If you have any experience of deploying an LLM what resources/tools did you use?

do you have a link to your project?

Anything will help.

13 points | by sujayk_33 546 days ago

3 comments

eschnou 546 days ago
Could you detail what you mean by deploying LLMs ? Is it about integrating commercial LLMs in an enterprise context? Or running self-hosted LLM for a small company (e.g. Ollama + Ollama Web UI)? Or integrating an Agentic approach to existing software stack?
[-]
- sujayk_33 546 days ago
  Self hosting for a small company kind
  [-]
  - eschnou 546 days ago
    For pure self-hosting, I'd look into Ollama (ollama.com) or llamafile (https://github.com/Mozilla-Ocho/llamafile) on the LLM side and then picking a UI such as https://openwebui.com/ or one of the many in this list: https://github.com/ollama/ollama?tab=readme-ov-file#web--des...
    However, the issue you will quickly encounter is resources/costs.

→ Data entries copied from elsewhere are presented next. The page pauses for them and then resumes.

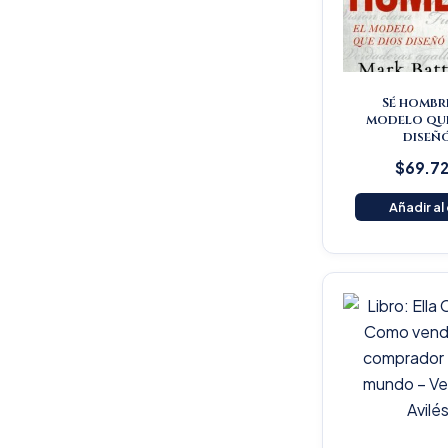
Sé hombre
modelo qu
diseñ
$
69.7
Añadir al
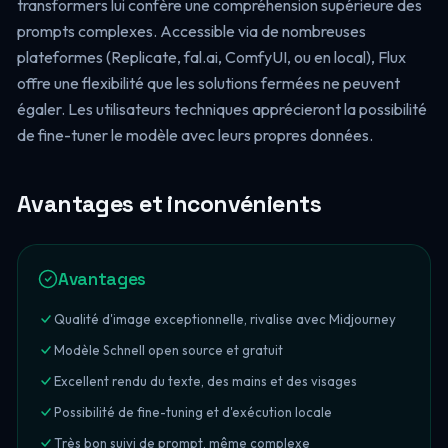
transformers lui confère une compréhension supérieure des
prompts complexes. Accessible via de nombreuses
plateformes (Replicate, fal.ai, ComfyUI, ou en local), Flux
offre une flexibilité que les solutions fermées ne peuvent
égaler. Les utilisateurs techniques apprécieront la possibilité
de fine-tuner le modèle avec leurs propres données.
Avantages et inconvénients
Avantages
Qualité d'image exceptionnelle, rivalise avec Midjourney
Modèle Schnell open source et gratuit
Excellent rendu du texte, des mains et des visages
Possibilité de fine-tuning et d'exécution locale
Très bon suivi de prompt, même complexe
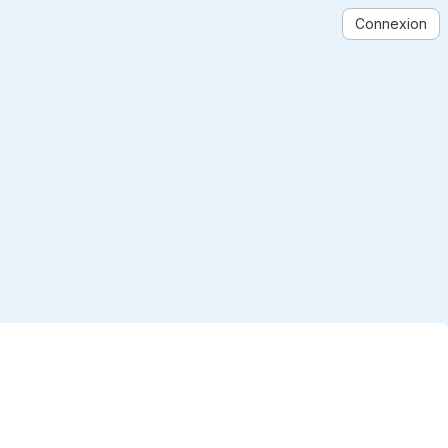
Connexion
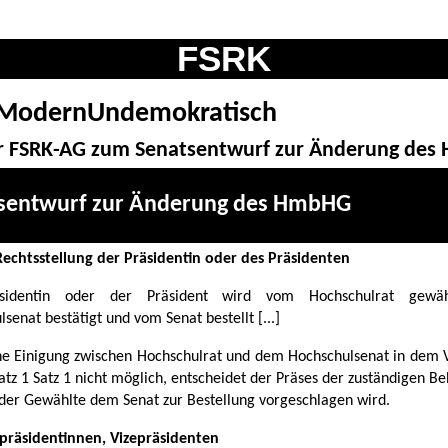
FSRK
ModernUndemokratisch
r FSRK-AG zum Senatsentwurf zur Änderung de
sentwurf zur Änderung des HmbHG
 Rechtsstellung der Präsidentin oder des Präsidenten
sidentin oder der Präsident wird vom Hochschulrat gewä
senat bestätigt und vom Senat bestellt [...]
eine Einigung zwischen Hochschulrat und dem Hochschulsenat in dem 
tz 1 Satz 1 nicht möglich, entscheidet der Präses der zuständigen B
 der Gewählte dem Senat zur Bestellung vorgeschlagen wird.
epräsidentinnen, Vizepräsidenten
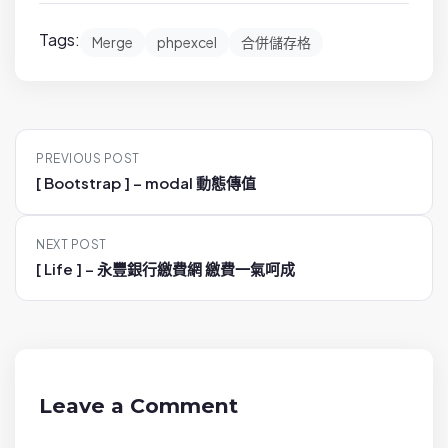
Tags:
Merge
phpexcel
合併儲存格
P
PREVIOUS POST
o
[ Bootstrap ] – modal 動態傳值
s
t
NEXT POST
n
[ Life ] – 永豐銀行繳費網 繳費一氣呵成
a
v
i
g
a
Leave a Comment
t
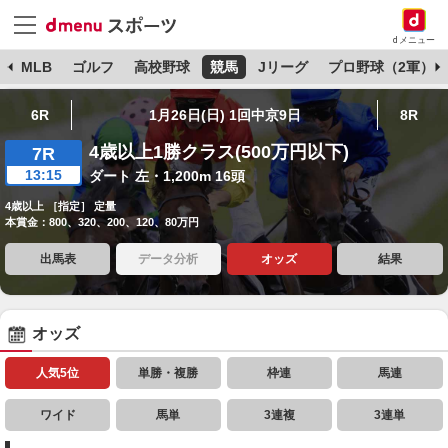
dメニュー
球
MLB
ゴルフ
高校野球
競馬
Jリーグ
プロ野球（2軍）
6R
1月26日(日) 1回中京9日
8R
4歳以上1勝クラス(500万円以下)
7R
13:15
ダート 左・1,200m 16頭
4歳以上 ［指定］ 定量
本賞金：800、320、200、120、80万円
出馬表
データ分析
オッズ
結果
オッズ
人気5位
単勝・複勝
枠連
馬連
ワイド
馬単
3連複
3連単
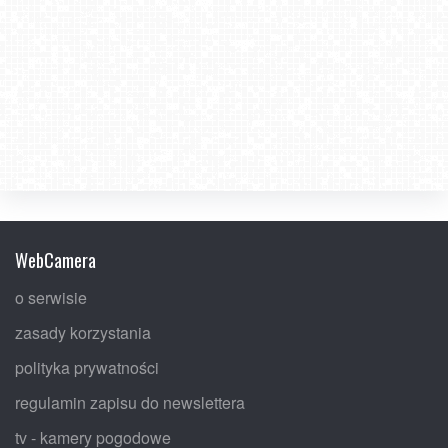
WebCamera
o serwisie
zasady korzystania
polityka prywatności
regulamin zapisu do newslettera
tv - kamery pogodowe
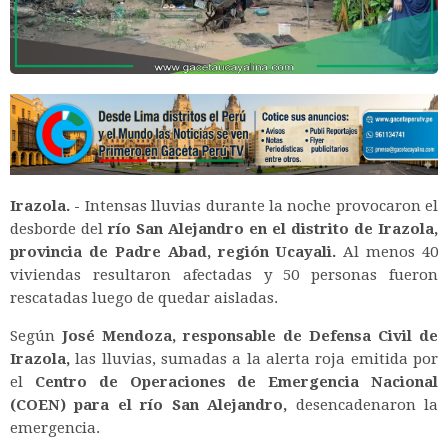
Irazola. -
Intensas lluvias durante la noche provocaron el
desborde del
río San Alejandro en el distrito de Irazola,
provincia de Padre Abad, región Ucayali.
Al menos 40
viviendas resultaron afectadas y 50 personas fueron
rescatadas luego de quedar aisladas.
Según
José Mendoza, responsable de Defensa Civil de
Irazola,
las lluvias, sumadas a la alerta roja emitida por
el
Centro de Operaciones de Emergencia Nacional
(COEN) para el río San Alejandro,
desencadenaron la
emergencia.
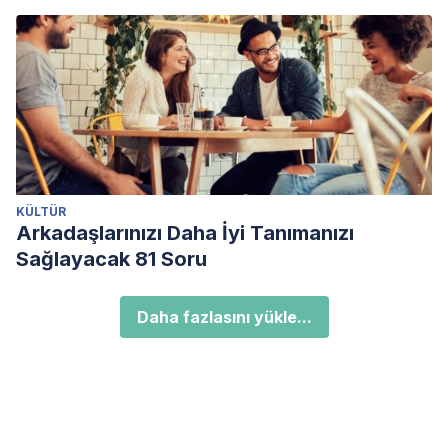
KÜLTÜR
Arkadaşlarınızı Daha İyi Tanımanızı
Sağlayacak 81 Soru
Daha fazlasını yükle...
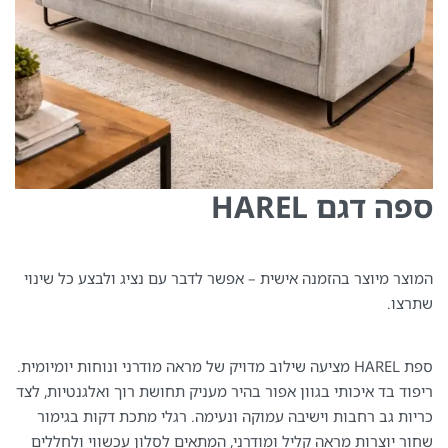
ספה דגם HAREL
המוצר מיוצר בהזמנה אישית – אפשר לדבר עם נציג ולבצע כל שינוי
שתרצו.
ספת HAREL מציעה שילוב מדויק של מראה מודרני ונוחות יומיומית.
ריפוד בד איכותי בגוון אפור בהיר מעניק תחושת רוך ואלגנטיות, לצד
כריות גב רחבות וישיבה עמוקה ונעימה. רגלי מתכת דקות בגימור
שחור יוצרות מראה קליל ומודרני, המתאים לסלון עכשווי ולחללים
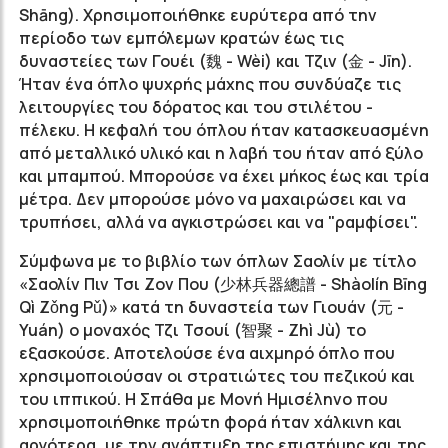
Shāng)
. Χρησιμοποιήθηκε ευρύτερα από την
περίοδο των εμπόλεμων κρατών έως τις
δυναστείες των Γουέι (魏 - Wèi)
και Τζιν (金 -
Jīn)
.
Ήταν ένα όπλο ψυχρής μάχης που συνδύαζε τις
λειτουργίες του δόρατος και του στιλέτου -
πέλεκυ. Η κεφαλή του όπλου ήταν κατασκευασμένη
από μεταλλικό υλικό και η λαβή του ήταν από ξύλο
και μπαμπού. Μπορούσε να έχει μήκος έως και τρία
μέτρα. Δεν μπορούσε μόνο να μαχαιρώσει και να
τρυπήσει, αλλά να αγκιστρώσει και να "ραμφίσει".
Σύμφωνα με το βιβλίο των όπλων Σαολίν με τίτλο
«Σαολίν Πιν Τσι Ζον Που (少林兵器總譜 - Shàolín Bīng
Qì Z
ǒng Pǔ
)»
κατά τη δυναστεία των Γιουάν (元 -
Yuán
)
ο
μοναχός Τζι Τσουί (智聚 -
Zhì
Jù)
το
εξασκούσε.
Αποτελούσε ένα αιχμηρό όπλο που
χρησιμοποιούσαν οι στρατιώτες του πεζικού και
του ιππικού. Η Σπάθα με Μονή Ημισέληνο που
χρησιμοποιήθηκε πρώτη φορά ήταν χάλκινη και
αργότερα, με την ανάπτυξη της επιστήμης και της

For a simple mode like llama3-7b you need at least a g5.2xlarge on AWS. If you want a 'chat gpt equivalent' model, you need something like llama3-70b or command-r-plus etc. These will require at least a g5.48xlarge that will cost you $20 an hour
    An alternate approach is going hybrid: self-hosted UI which takes care of user access, shared documents (RAG), custom prompts etc but that you hook to a LLM provider where you pay per token (could be OpenAI platform or anything from Huggings).
    Let me know if this helps! Also note that I'm lead dev of an open source project addressing these kind of needs: https://opengpa.org - Feel free to jump on our Discord to discuss.
    [-]
    - clark-kent 544 days ago
      If you are already on AWS, then it's better to run llama3 using AWS Bedrook. With Bedrock, you only pay for what you use instead of paying for an always-on EC2 instance.
gardnr 546 days ago
Not enough info.
Do they want near-realtime responses? Will they all hit it at the same time? Can you put some workloads in an overnight batch queue?
K0IN 546 days ago
so for fast responses we usea a rtx4090 with vllm, but yeah it depends on your use case
[-]
- samspenc 545 days ago
  Agreed, this works great for a single or small set of users (2-3), but OP is asking about self-hosting an open-source / open-weight LLM locally to serve a larger set of users (100s per post title). I suspect they may need a larger server farm with a lot of GPUs to handle the load.